■ Exercise prompt: Tally the lines below that contain the word "text", and give only that number.

──────── Supplied material ────────

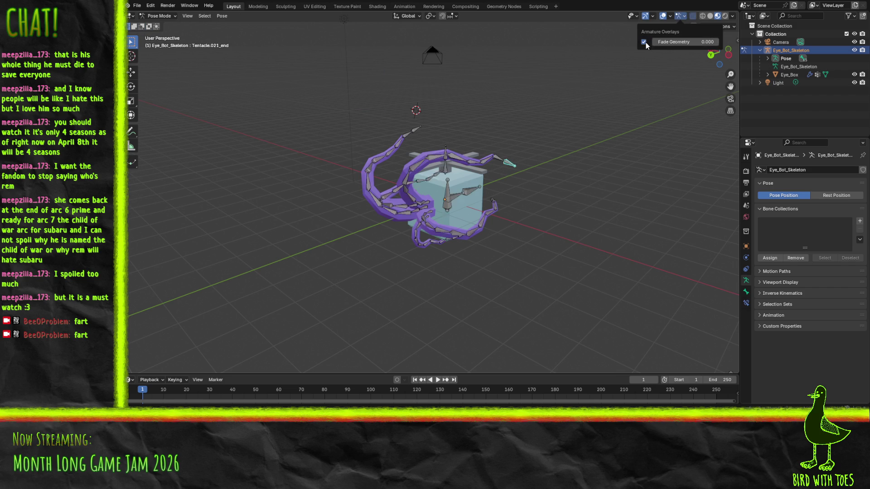
{"action": "left_click", "coordinate": [693, 16]}
{"action": "left_click_drag", "start_coordinate": [719, 53], "coordinate": [720, 46]}
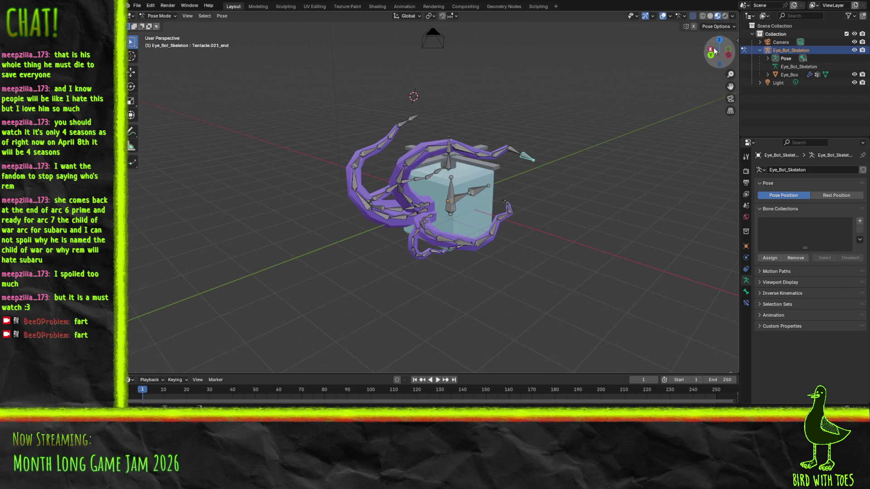
{"action": "left_click", "coordinate": [685, 17]}
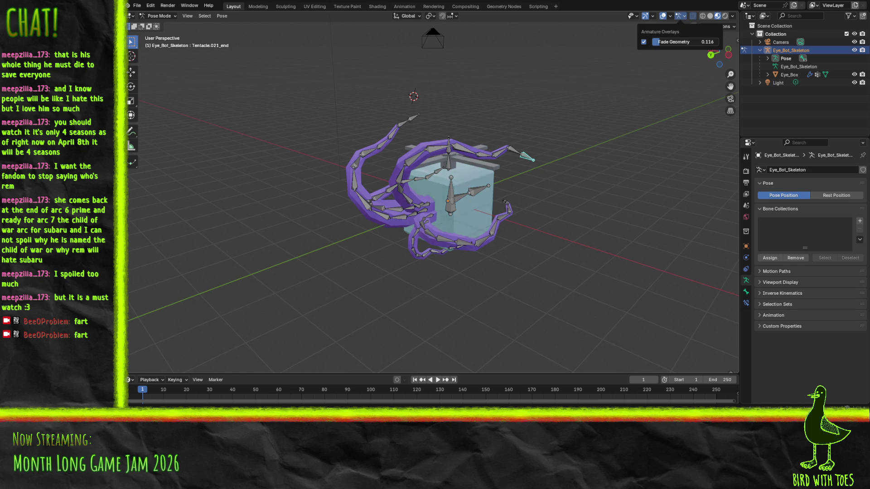
{"action": "left_click", "coordinate": [644, 42]}
{"action": "mouse_move", "coordinate": [679, 42]}
{"action": "left_mouse_down"}
{"action": "mouse_move", "coordinate": [659, 41]}
{"action": "mouse_move", "coordinate": [697, 41]}
{"action": "mouse_move", "coordinate": [653, 42]}
{"action": "left_mouse_up"}
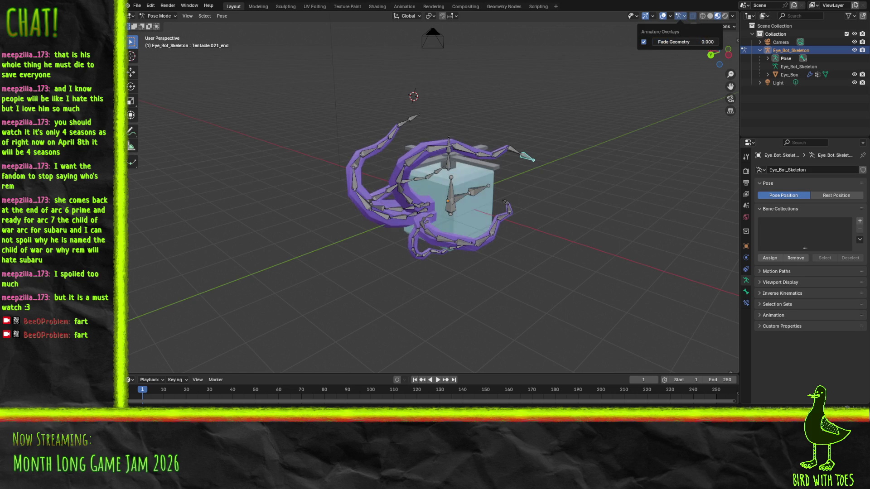
{"action": "mouse_move", "coordinate": [480, 192]}
{"action": "middle_mouse_down"}
{"action": "mouse_move", "coordinate": [556, 172]}
{"action": "mouse_move", "coordinate": [490, 127]}
{"action": "mouse_move", "coordinate": [464, 180]}
{"action": "middle_mouse_up"}
{"action": "scroll", "coordinate": [521, 181], "scroll_direction": "up", "scroll_amount": 4}
{"action": "left_click", "coordinate": [466, 175]}
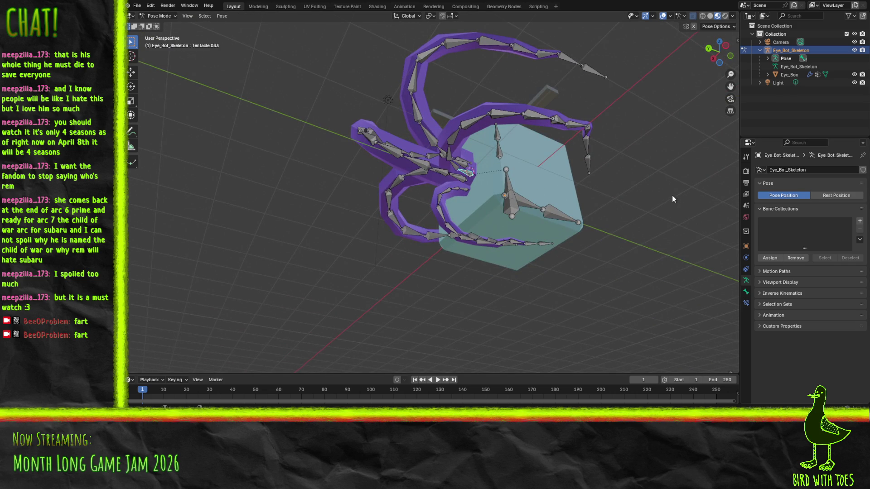
{"action": "key", "text": "n"}
{"action": "middle_click_drag", "start_coordinate": [598, 217], "coordinate": [553, 256]}
{"action": "key", "text": "n"}
{"action": "middle_click_drag", "start_coordinate": [488, 240], "coordinate": [548, 265]}
{"action": "scroll", "coordinate": [549, 262], "scroll_direction": "up", "scroll_amount": 2}
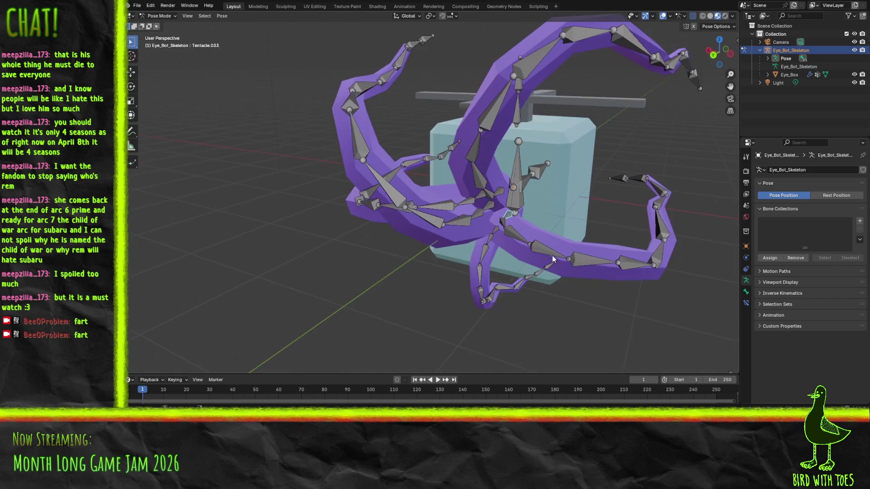
{"action": "left_click", "coordinate": [747, 292]}
{"action": "mouse_move", "coordinate": [572, 228]}
{"action": "middle_mouse_down"}
{"action": "mouse_move", "coordinate": [526, 233]}
{"action": "mouse_move", "coordinate": [483, 209]}
{"action": "mouse_move", "coordinate": [485, 225]}
{"action": "mouse_move", "coordinate": [572, 232]}
{"action": "mouse_move", "coordinate": [459, 210]}
{"action": "mouse_move", "coordinate": [490, 244]}
{"action": "mouse_move", "coordinate": [391, 183]}
{"action": "mouse_move", "coordinate": [447, 186]}
{"action": "mouse_move", "coordinate": [482, 154]}
{"action": "mouse_move", "coordinate": [483, 126]}
{"action": "mouse_move", "coordinate": [381, 200]}
{"action": "middle_mouse_up"}
{"action": "left_click", "coordinate": [458, 214]}
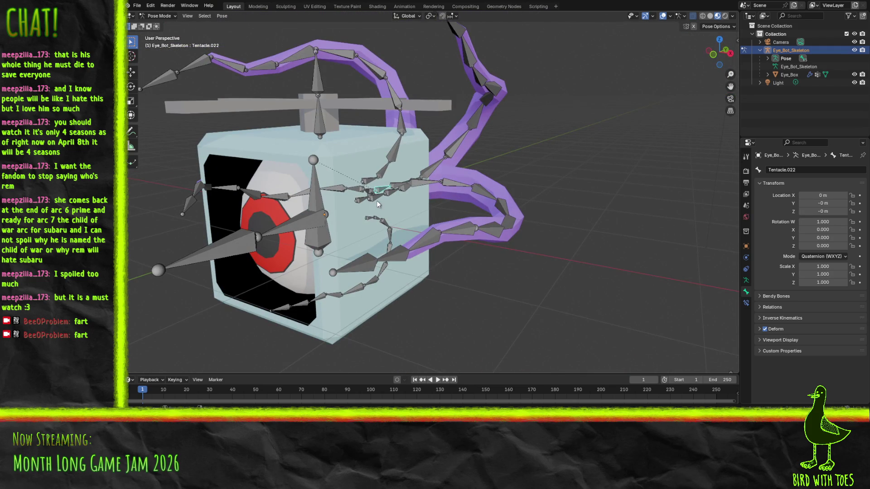
{"action": "left_click", "coordinate": [370, 200]}
{"action": "mouse_move", "coordinate": [374, 219]}
{"action": "middle_mouse_down"}
{"action": "mouse_move", "coordinate": [325, 235]}
{"action": "mouse_move", "coordinate": [328, 211]}
{"action": "mouse_move", "coordinate": [304, 181]}
{"action": "middle_mouse_up"}
{"action": "scroll", "coordinate": [303, 181], "scroll_direction": "up", "scroll_amount": 3}
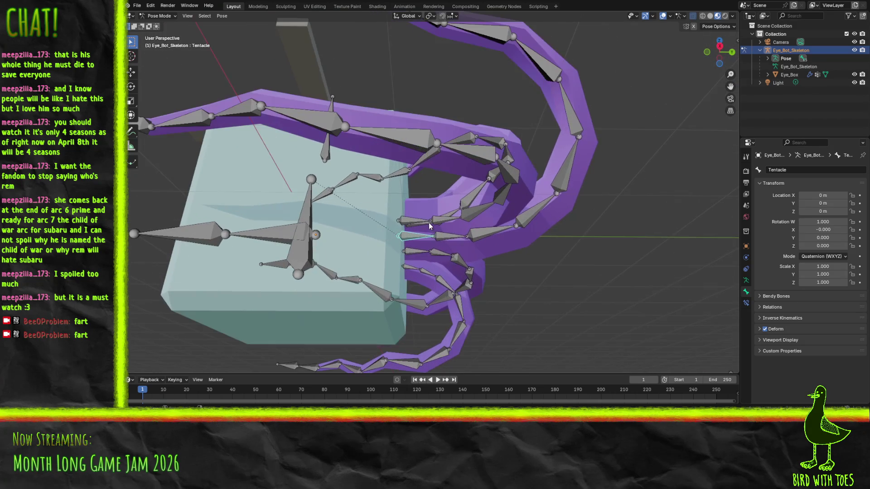
{"action": "left_click", "coordinate": [444, 240]}
{"action": "left_click", "coordinate": [494, 231]}
{"action": "left_click", "coordinate": [537, 209]}
{"action": "left_click", "coordinate": [568, 176]}
{"action": "left_click", "coordinate": [571, 114]}
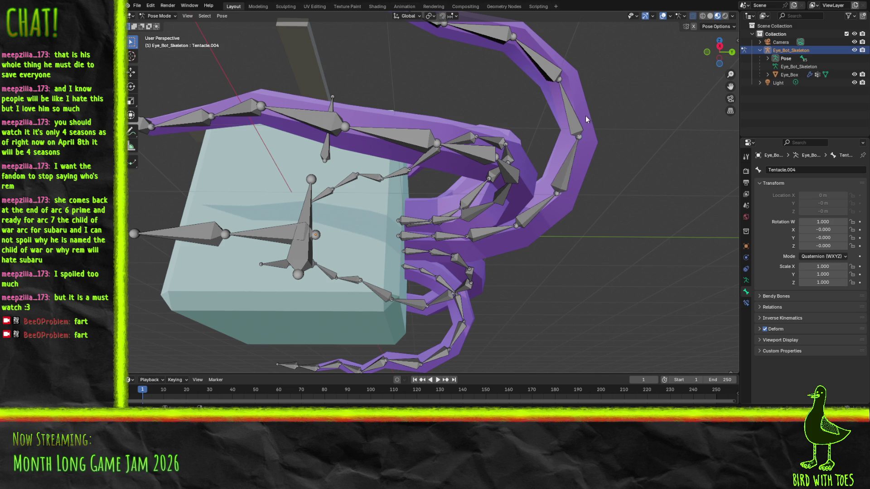
{"action": "left_click", "coordinate": [541, 74]}
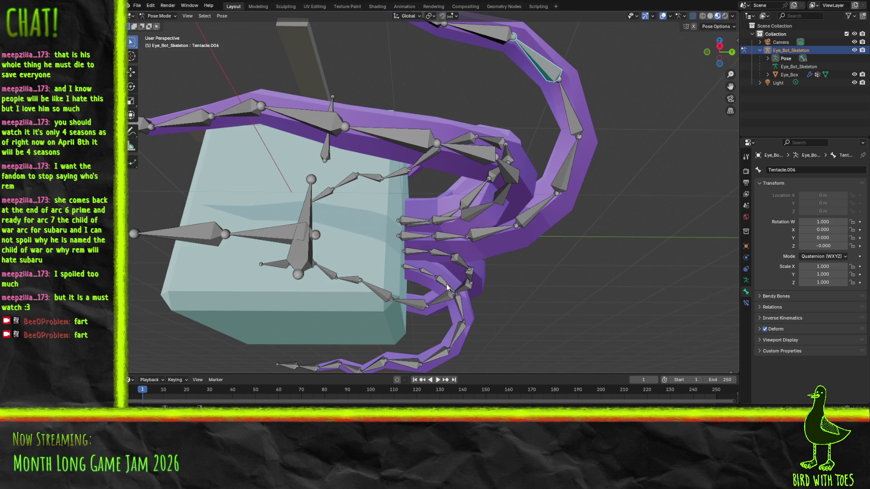
{"action": "scroll", "coordinate": [429, 309], "scroll_direction": "down", "scroll_amount": 3}
{"action": "mouse_move", "coordinate": [428, 308]}
{"action": "middle_mouse_down"}
{"action": "mouse_move", "coordinate": [393, 211]}
{"action": "mouse_move", "coordinate": [390, 91]}
{"action": "middle_mouse_up"}
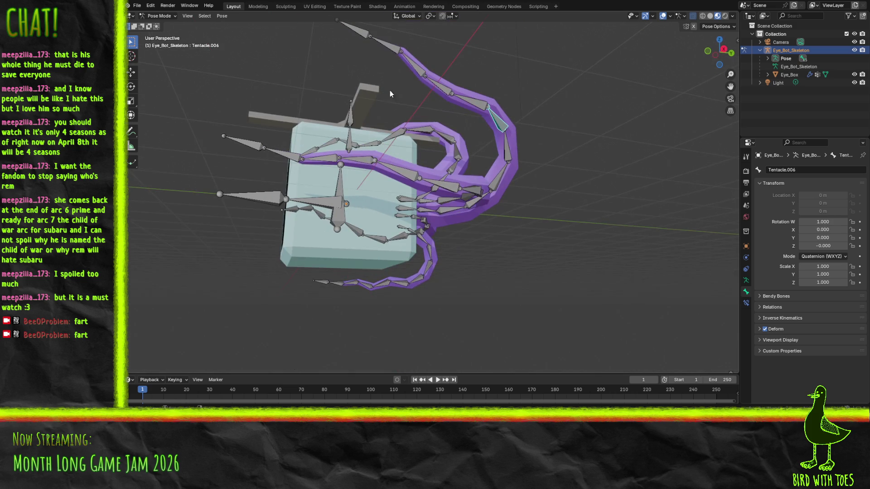
{"action": "left_click", "coordinate": [368, 34]}
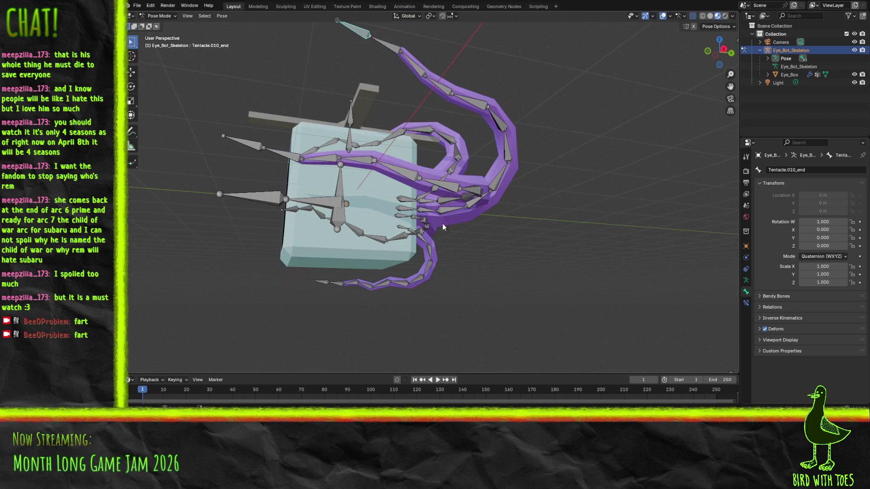
{"action": "mouse_move", "coordinate": [472, 223]}
{"action": "middle_mouse_down"}
{"action": "mouse_move", "coordinate": [440, 213]}
{"action": "mouse_move", "coordinate": [400, 242]}
{"action": "middle_mouse_up"}
{"action": "scroll", "coordinate": [434, 241], "scroll_direction": "up", "scroll_amount": 3}
{"action": "left_click", "coordinate": [454, 241]}
{"action": "mouse_move", "coordinate": [505, 248]}
{"action": "middle_mouse_down"}
{"action": "mouse_move", "coordinate": [449, 268]}
{"action": "mouse_move", "coordinate": [555, 280]}
{"action": "mouse_move", "coordinate": [580, 361]}
{"action": "middle_mouse_up"}
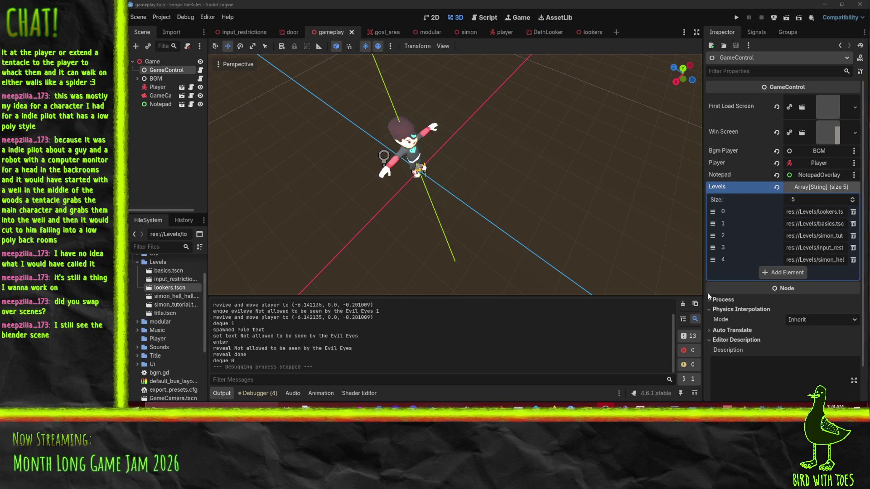
- Run the game from the gameplay scene to playtest the level
{"action": "left_click", "coordinate": [737, 20]}
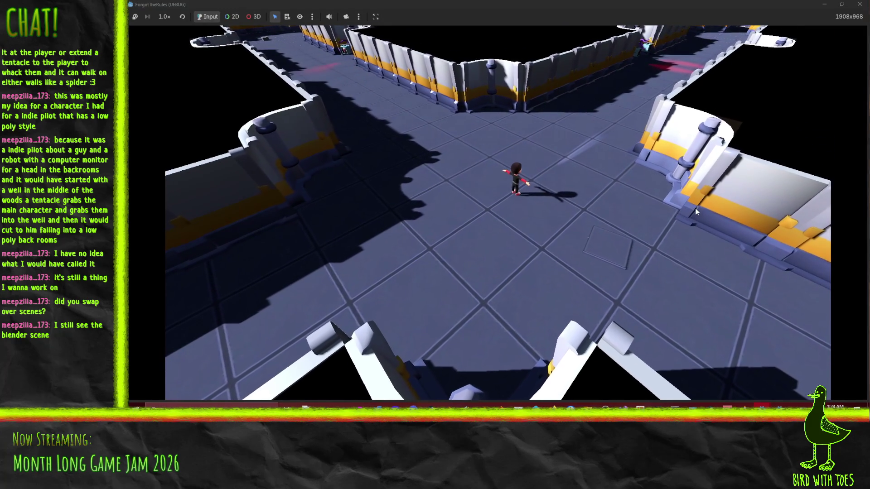
- Walk the player across the arena, along the right wall and up the side corridor
{"action": "key", "text": "w"}
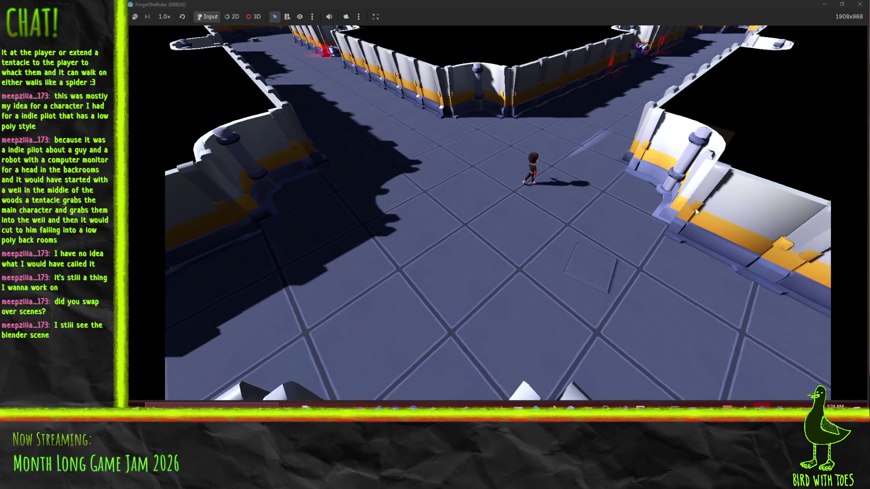
{"action": "key", "text": "d"}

────────

■ Result of this exercise: 4